I have the firm personal new believe that Hitman should have a cock shoved down his
throat for being a complete idiot jackass. This is why below:
Virus scanners work by finding "unique" signatures on trojans/viruses that are submitted
or found elsewhere. This is generally a unique set of bits to the program or a combination
of them. It is very possible for them to show up due to the vast number of them out
there
today as false positives. This is when say an image shows up because some guy
took a picture and the compressed bits came close to a definition/series of bits.
The 2nd method know as Heuristic scanner "predicts" by looking inside and seeing
what system calls it uses, if winsock32 loads, etc. This does not mean that it is a
false positive like the scanner says which is the instance above. If it happens to call
a certain number of calls or any that it deems as evil it will freak out and say its an
evil trojan! Oh My! This happens in pretty funny cases against pieces of software that
are pretty obviously not trojans. This point being that depending the scanner it is
sometimes flawed and points out fake positives.
Netcat Windows NT Version 111
http://www.securityfocus.com/cgi-bin/in ... e=threaded
This file always shows up as a deadly dangerous trojan for usually the two reason
above I have listed. It is not one. This is similar to the unix command cat only it works
through TCP and UDP connections.
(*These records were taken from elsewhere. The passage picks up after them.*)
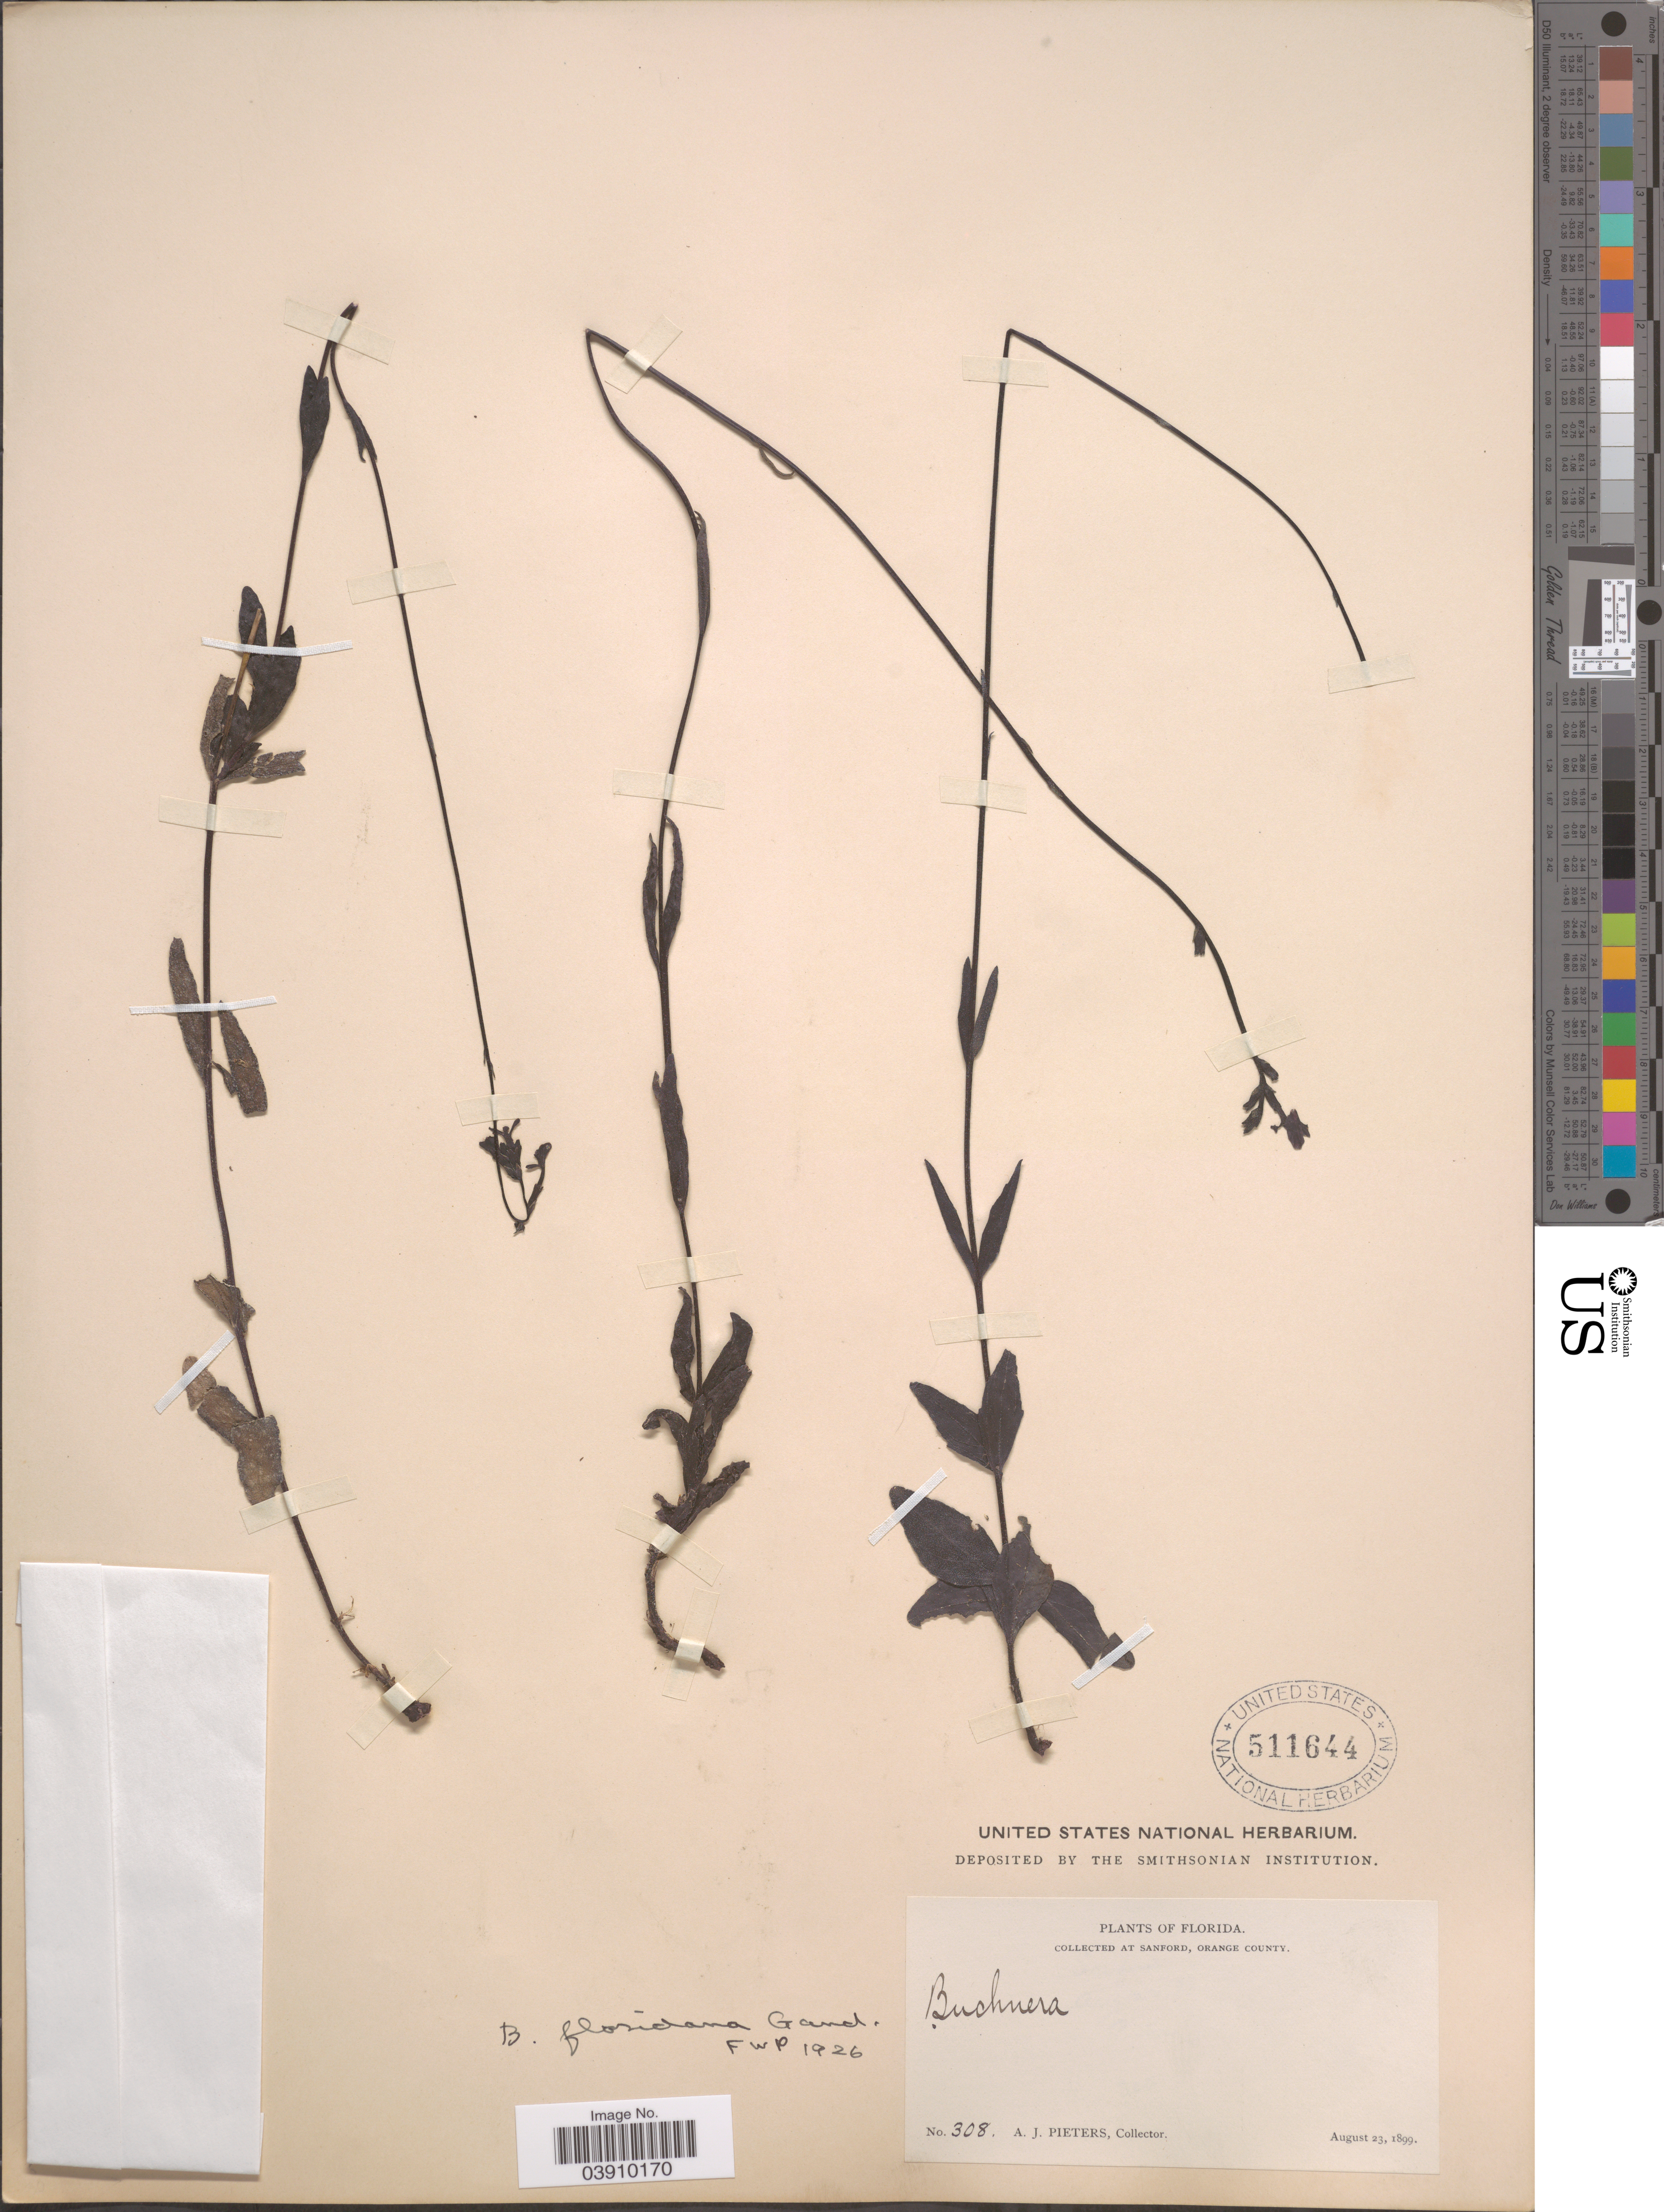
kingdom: Plantae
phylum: Tracheophyta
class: Magnoliopsida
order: Lamiales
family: Orobanchaceae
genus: Buchnera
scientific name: Buchnera floridana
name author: Gand.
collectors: A. Pieters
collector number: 308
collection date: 1899-08-23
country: United States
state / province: Florida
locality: At Sanford, Orange County.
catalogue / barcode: US 511644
It is called the Swiss knive of networking for a reason..
It is standard to have this on all versions of BSD and universally on most linux distributions. Solaris has their versions as well.
Generally it is listed as such because you can spawn a shell and pipe the I/O over
a connection using TCP or UPD on a windows box. Allows remote command.com
access. You have to invoke this on a command prompt to do this. You can also do
this in any unix system if you really felt like it.
I was transferring files between computers the other day using this command:
"nc 192.168.1.104 666 | tar -cjvf - *"
and on the other:
"nc -l -p 666 | tar -xjvf -"
This is evil trojan behavior because it comes with Unix Operating systems!
Also a note:
Using obscure metabolic end product software made by moronic jackasses increases the chance of
a false positive. Believing in Hitman deserves to be shot, run over with a car, and
forcefully sodomized with a broom stick and even that is too light.
Even more added note:
Hitman has been banned on all Deus Ex forums to my knowledge or is not welcome
on any of them.
The Ultimate added note:
Malware rarely gets picked up by any type of scanner. As soon as it does they usually
drop using it and back to the re-write block to make it not detectable again. Some
uses random encryption on themselves with generated keys to fool scanners as
well. The only thing that a scanner can pick up is something it knows about or can
intelligently guess.
A added example:
Uplink
http://www.introversion.co.uk/uplink/
This game uses the UPX packer to pack its executable to make it smaller. This is
sometimes used by trojans so this game even on the CD shows up as a false positive.